2025 World Series Game 5 Recap
The Kid is Savage: Yesavage Puts the Blue Jays on the Brink!
We knew the Toronto Blue Jays had some momentum heading into Game 5, but what we saw last night at Dodger Stadium was an absolute shellacking, a definitive 6-1 statement win that shoves the defending champion Dodgers right up against the elimination wall. The Blue Jays now lead the Fall Classic 3-2, and honestly, L.A. looked totally flat, totally rattled.
The whole vibe shifted on the very first pitch. Blake Snell, the Dodgers' ace, throws a heater, and Davis Schneider, leading off in the place of the injured George Springer, turns on it and sends it into the bleachers. Next batter? Vlad Jr. He steps in, sees a fastball he likes, and launches it over the wall, too. Back-to-back jacks to open the World Series game. The stadium went dead silent, and you could practically see the air leaking out of the Dodgers' tires right there in the first inning. Snell, who's now 0-2 with an ERA north of seven this series, looked absolutely ambushed, and really never settled in.
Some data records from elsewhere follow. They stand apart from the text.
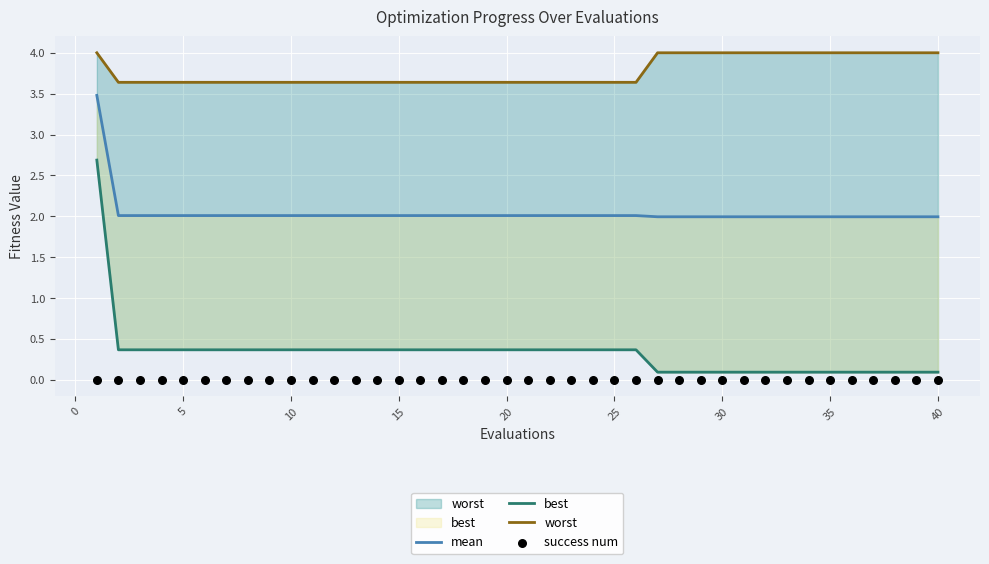

Which series has the largest total across all categories?

worst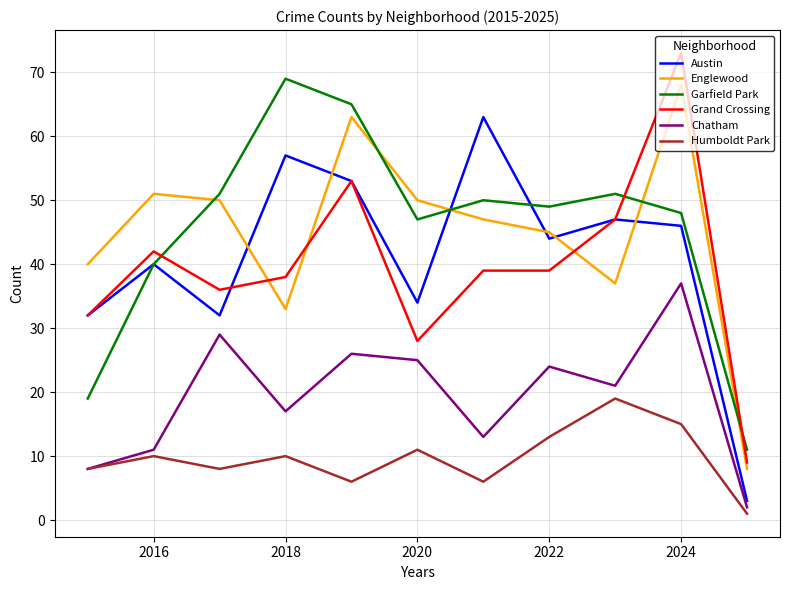

Which series has the widest spread of values?

Grand Crossing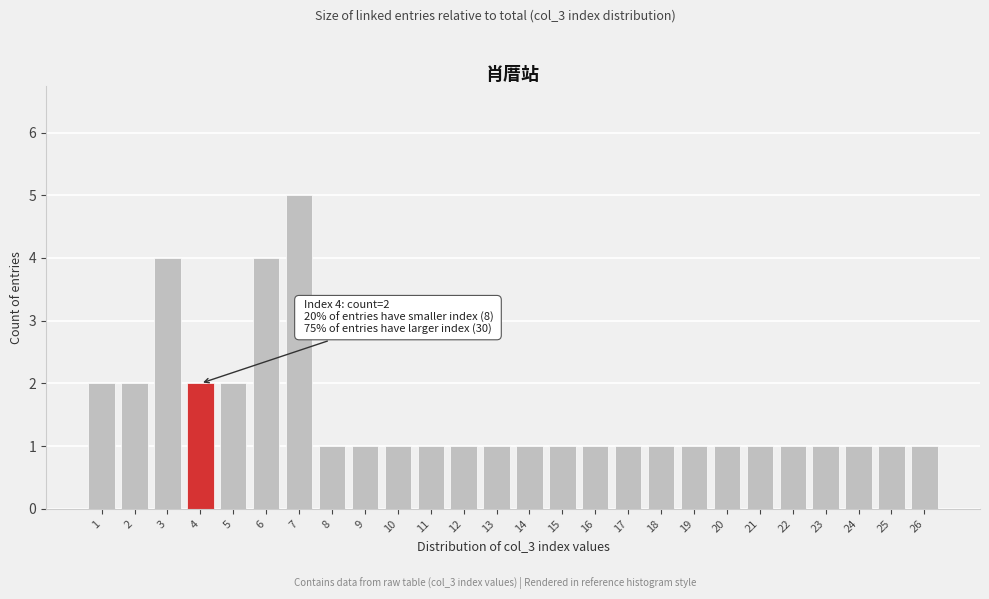

Reading left to right, list all the values displayed in this chart.

2	2	4	2	2	4	5	1	1	1	1	1	1	1	1	1	1	1	1	1	1	1	1	1	1	1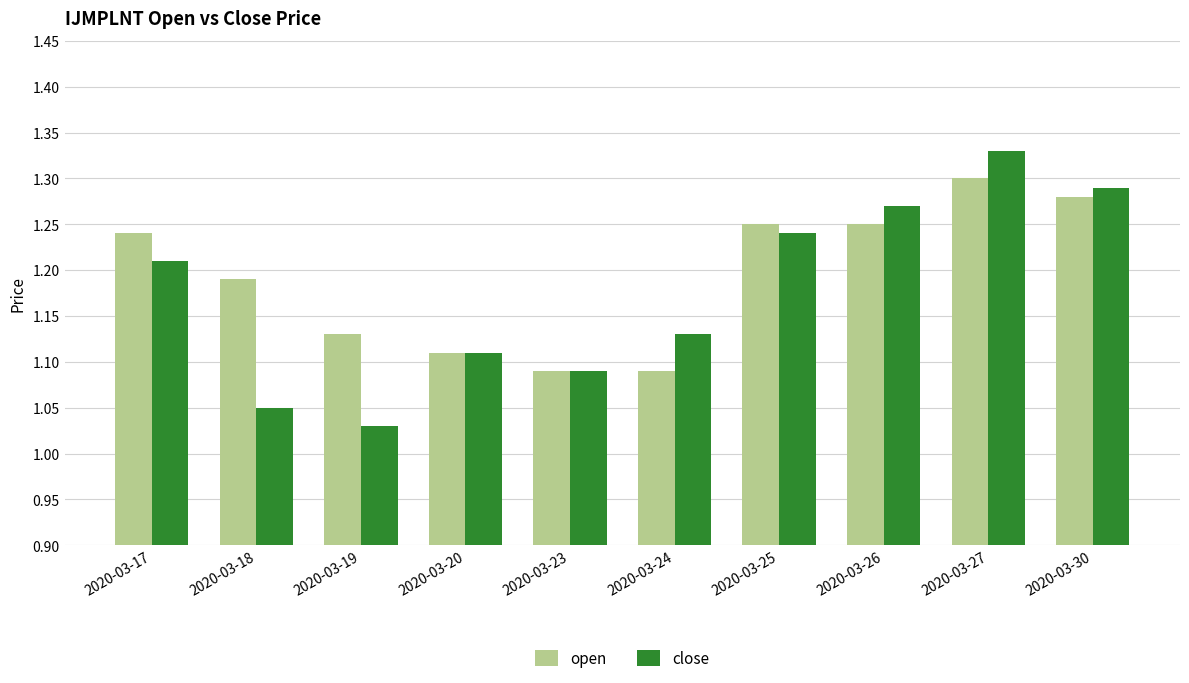

List the labels in order of close value, smallest first.

2020-03-19, 2020-03-18, 2020-03-23, 2020-03-20, 2020-03-24, 2020-03-17, 2020-03-25, 2020-03-26, 2020-03-30, 2020-03-27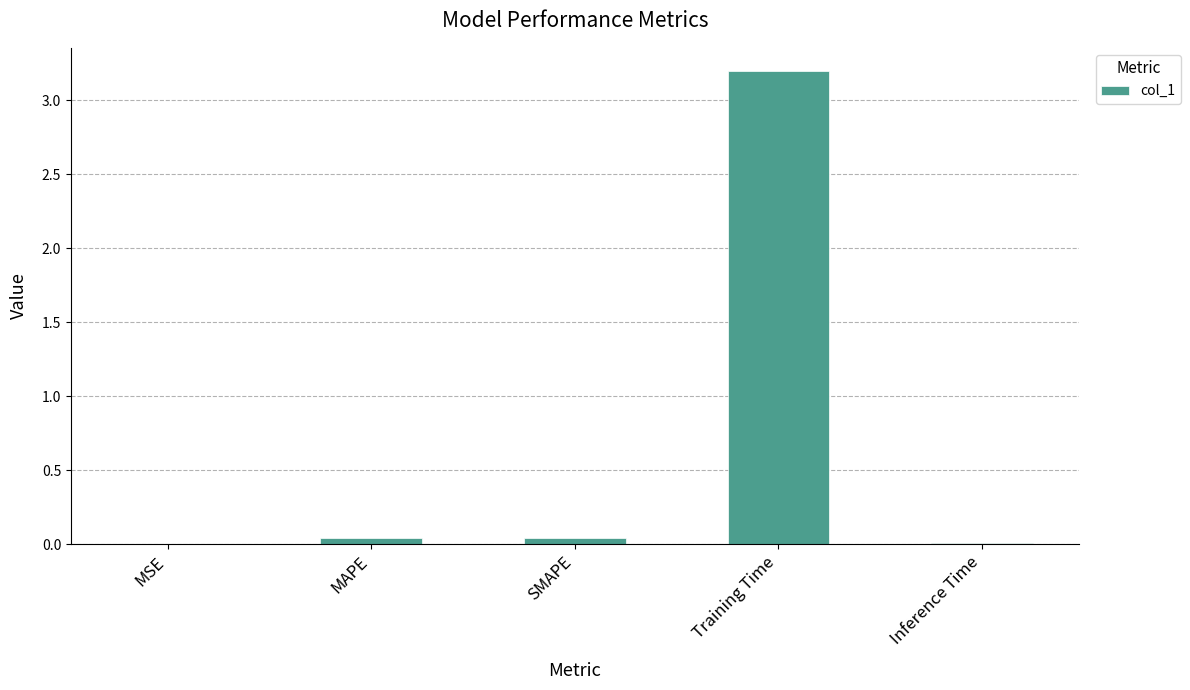

What is the sum of all values?

3.3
But the real story, the one we'll talk about for years, is Blue Jays rookie Trey Yesavage. That kid is straight-up electric. He was a little shaky in Game 1, but last night? He was a flamethrower. Over seven innings, he completely dismantled the most expensive, star-filled roster in the game, fanning 12 Dodgers in total. And with that final strikeout, he broke the all-time record for most strikeouts in one World Series game by a rookie, one that was set back in 1949 by Don Newcombe of the Brooklyn Dodgers, who struck out 11 in Game 4 against the Cubs. It's an extraordinary, wild tale for the 22-year-old, who was toting the ball in Single-A only five months ago. The Dodgers, with Mookie Betts and Freddie Freeman and Shohei Ohtani—none of them seemed to know what hit them.
The only run the Dodgers scored was on an isolated Kiké Hernández home run in the third, but that was it. The Jays' offense just continued to pile on—on a sac fly, on a wild pitch (of which there were four in the game, by the way), and on Bo Bichette's RBI single. The Dodgers' supposed powerhouse offense just doesn't seem to be materializing, sitting around .200 in the series now, and they didn't exactly play well defensively either. The Jays have extended the season with Game 6 back in Canada, one win away from the team's first title since '93. Looks to be an awfully long plane ride back to LA for the Dodgers, who need to find something before they can be considered dethroned.